• **Instructions for the task**
Return every line below exactly, leaving nothing out.

Saved data entries
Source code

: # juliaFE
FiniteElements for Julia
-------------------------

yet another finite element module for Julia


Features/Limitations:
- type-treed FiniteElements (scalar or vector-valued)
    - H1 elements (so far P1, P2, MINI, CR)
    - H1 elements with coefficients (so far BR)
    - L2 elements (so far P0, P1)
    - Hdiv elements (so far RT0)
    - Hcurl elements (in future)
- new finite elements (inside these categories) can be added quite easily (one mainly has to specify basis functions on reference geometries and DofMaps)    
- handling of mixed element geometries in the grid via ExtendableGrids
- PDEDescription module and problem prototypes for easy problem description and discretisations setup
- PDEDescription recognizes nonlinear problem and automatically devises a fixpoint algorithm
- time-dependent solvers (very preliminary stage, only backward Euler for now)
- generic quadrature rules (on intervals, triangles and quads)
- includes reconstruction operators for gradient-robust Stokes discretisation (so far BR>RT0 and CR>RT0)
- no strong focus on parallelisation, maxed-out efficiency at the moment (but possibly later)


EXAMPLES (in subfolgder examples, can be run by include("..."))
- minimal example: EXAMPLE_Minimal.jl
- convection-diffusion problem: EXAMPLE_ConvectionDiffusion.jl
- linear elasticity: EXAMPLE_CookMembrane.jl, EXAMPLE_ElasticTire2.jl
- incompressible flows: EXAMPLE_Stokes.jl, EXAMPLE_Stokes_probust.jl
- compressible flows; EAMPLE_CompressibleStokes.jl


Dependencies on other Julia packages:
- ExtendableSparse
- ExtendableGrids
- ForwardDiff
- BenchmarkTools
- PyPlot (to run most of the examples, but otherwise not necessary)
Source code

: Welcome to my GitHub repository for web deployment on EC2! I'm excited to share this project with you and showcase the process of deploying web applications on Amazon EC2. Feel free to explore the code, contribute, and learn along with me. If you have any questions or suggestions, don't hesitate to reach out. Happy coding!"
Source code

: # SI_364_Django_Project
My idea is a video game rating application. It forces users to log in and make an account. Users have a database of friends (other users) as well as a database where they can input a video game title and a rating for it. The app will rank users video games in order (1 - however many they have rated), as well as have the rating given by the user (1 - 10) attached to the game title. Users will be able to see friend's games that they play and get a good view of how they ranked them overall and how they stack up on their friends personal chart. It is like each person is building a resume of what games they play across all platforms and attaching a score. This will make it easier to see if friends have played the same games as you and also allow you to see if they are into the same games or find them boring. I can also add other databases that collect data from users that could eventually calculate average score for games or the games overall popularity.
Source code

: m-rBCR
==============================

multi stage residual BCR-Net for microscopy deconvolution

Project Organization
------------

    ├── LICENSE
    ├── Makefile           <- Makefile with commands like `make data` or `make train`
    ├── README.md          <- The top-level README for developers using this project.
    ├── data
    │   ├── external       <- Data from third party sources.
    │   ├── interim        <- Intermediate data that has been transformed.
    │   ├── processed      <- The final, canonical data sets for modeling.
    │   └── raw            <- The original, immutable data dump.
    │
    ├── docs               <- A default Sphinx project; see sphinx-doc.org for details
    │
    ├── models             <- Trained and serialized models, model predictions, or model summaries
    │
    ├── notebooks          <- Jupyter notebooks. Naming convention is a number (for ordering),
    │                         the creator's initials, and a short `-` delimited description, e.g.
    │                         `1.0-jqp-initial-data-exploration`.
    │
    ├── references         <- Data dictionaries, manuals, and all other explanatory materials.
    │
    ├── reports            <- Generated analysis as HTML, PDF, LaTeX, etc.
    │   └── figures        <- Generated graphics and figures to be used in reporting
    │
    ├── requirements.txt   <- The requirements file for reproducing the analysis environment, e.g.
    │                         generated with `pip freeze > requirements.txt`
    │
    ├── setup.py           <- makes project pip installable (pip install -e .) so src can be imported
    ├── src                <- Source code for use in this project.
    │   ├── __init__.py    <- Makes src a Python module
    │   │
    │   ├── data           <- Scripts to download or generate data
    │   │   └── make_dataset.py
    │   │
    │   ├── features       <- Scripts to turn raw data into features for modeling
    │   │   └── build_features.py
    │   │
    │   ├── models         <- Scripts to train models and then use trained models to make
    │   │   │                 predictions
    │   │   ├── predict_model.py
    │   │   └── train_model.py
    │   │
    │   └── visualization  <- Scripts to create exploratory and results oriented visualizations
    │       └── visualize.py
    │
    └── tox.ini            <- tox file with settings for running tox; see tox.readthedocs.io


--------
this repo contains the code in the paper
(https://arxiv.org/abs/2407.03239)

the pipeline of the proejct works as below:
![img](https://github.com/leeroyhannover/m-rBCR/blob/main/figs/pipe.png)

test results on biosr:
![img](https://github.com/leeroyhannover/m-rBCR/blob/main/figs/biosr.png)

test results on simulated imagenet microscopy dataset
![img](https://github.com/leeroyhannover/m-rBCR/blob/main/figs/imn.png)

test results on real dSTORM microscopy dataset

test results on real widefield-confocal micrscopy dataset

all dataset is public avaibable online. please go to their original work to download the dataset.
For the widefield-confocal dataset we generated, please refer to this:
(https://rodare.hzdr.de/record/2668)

• **Output**
Source code

: # juliaFE
FiniteElements for Julia
-------------------------

yet another finite element module for Julia


Features/Limitations:
- type-treed FiniteElements (scalar or vector-valued)
    - H1 elements (so far P1, P2, MINI, CR)
    - H1 elements with coefficients (so far BR)
    - L2 elements (so far P0, P1)
    - Hdiv elements (so far RT0)
    - Hcurl elements (in future)
- new finite elements (inside these categories) can be added quite easily (one mainly has to specify basis functions on reference geometries and DofMaps)    
- handling of mixed element geometries in the grid via ExtendableGrids
- PDEDescription module and problem prototypes for easy problem description and discretisations setup
- PDEDescription recognizes nonlinear problem and automatically devises a fixpoint algorithm
- time-dependent solvers (very preliminary stage, only backward Euler for now)
- generic quadrature rules (on intervals, triangles and quads)
- includes reconstruction operators for gradient-robust Stokes discretisation (so far BR>RT0 and CR>RT0)
- no strong focus on parallelisation, maxed-out efficiency at the moment (but possibly later)


EXAMPLES (in subfolgder examples, can be run by include("..."))
- minimal example: EXAMPLE_Minimal.jl
- convection-diffusion problem: EXAMPLE_ConvectionDiffusion.jl
- linear elasticity: EXAMPLE_CookMembrane.jl, EXAMPLE_ElasticTire2.jl
- incompressible flows: EXAMPLE_Stokes.jl, EXAMPLE_Stokes_probust.jl
- compressible flows; EAMPLE_CompressibleStokes.jl


Dependencies on other Julia packages:
- ExtendableSparse
- ExtendableGrids
- ForwardDiff
- BenchmarkTools
- PyPlot (to run most of the examples, but otherwise not necessary)
Source code

: Welcome to my GitHub repository for web deployment on EC2! I'm excited to share this project with you and showcase the process of deploying web applications on Amazon EC2. Feel free to explore the code, contribute, and learn along with me. If you have any questions or suggestions, don't hesitate to reach out. Happy coding!"
Source code

: # SI_364_Django_Project
My idea is a video game rating application. It forces users to log in and make an account. Users have a database of friends (other users) as well as a database where they can input a video game title and a rating for it. The app will rank users video games in order (1 - however many they have rated), as well as have the rating given by the user (1 - 10) attached to the game title. Users will be able to see friend's games that they play and get a good view of how they ranked them overall and how they stack up on their friends personal chart. It is like each person is building a resume of what games they play across all platforms and attaching a score. This will make it easier to see if friends have played the same games as you and also allow you to see if they are into the same games or find them boring. I can also add other databases that collect data from users that could eventually calculate average score for games or the games overall popularity.
Source code

: m-rBCR
==============================

multi stage residual BCR-Net for microscopy deconvolution

Project Organization
------------

    ├── LICENSE
    ├── Makefile           <- Makefile with commands like `make data` or `make train`
    ├── README.md          <- The top-level README for developers using this project.
    ├── data
    │   ├── external       <- Data from third party sources.
    │   ├── interim        <- Intermediate data that has been transformed.
    │   ├── processed      <- The final, canonical data sets for modeling.
    │   └── raw            <- The original, immutable data dump.
    │
    ├── docs               <- A default Sphinx project; see sphinx-doc.org for details
    │
    ├── models             <- Trained and serialized models, model predictions, or model summaries
    │
    ├── notebooks          <- Jupyter notebooks. Naming convention is a number (for ordering),
    │                         the creator's initials, and a short `-` delimited description, e.g.
    │                         `1.0-jqp-initial-data-exploration`.
    │
    ├── references         <- Data dictionaries, manuals, and all other explanatory materials.
    │
    ├── reports            <- Generated analysis as HTML, PDF, LaTeX, etc.
    │   └── figures        <- Generated graphics and figures to be used in reporting
    │
    ├── requirements.txt   <- The requirements file for reproducing the analysis environment, e.g.
    │                         generated with `pip freeze > requirements.txt`
    │
    ├── setup.py           <- makes project pip installable (pip install -e .) so src can be imported
    ├── src                <- Source code for use in this project.
    │   ├── __init__.py    <- Makes src a Python module
    │   │
    │   ├── data           <- Scripts to download or generate data
    │   │   └── make_dataset.py
    │   │
    │   ├── features       <- Scripts to turn raw data into features for modeling
    │   │   └── build_features.py
    │   │
    │   ├── models         <- Scripts to train models and then use trained models to make
    │   │   │                 predictions
    │   │   ├── predict_model.py
    │   │   └── train_model.py
    │   │
    │   └── visualization  <- Scripts to create exploratory and results oriented visualizations
    │       └── visualize.py
    │
    └── tox.ini            <- tox file with settings for running tox; see tox.readthedocs.io


--------
this repo contains the code in the paper
(https://arxiv.org/abs/2407.03239)

the pipeline of the proejct works as below:
![img](https://github.com/leeroyhannover/m-rBCR/blob/main/figs/pipe.png)

test results on biosr:
![img](https://github.com/leeroyhannover/m-rBCR/blob/main/figs/biosr.png)

test results on simulated imagenet microscopy dataset
![img](https://github.com/leeroyhannover/m-rBCR/blob/main/figs/imn.png)

test results on real dSTORM microscopy dataset

test results on real widefield-confocal micrscopy dataset

all dataset is public avaibable online. please go to their original work to download the dataset.
For the widefield-confocal dataset we generated, please refer to this:
(https://rodare.hzdr.de/record/2668)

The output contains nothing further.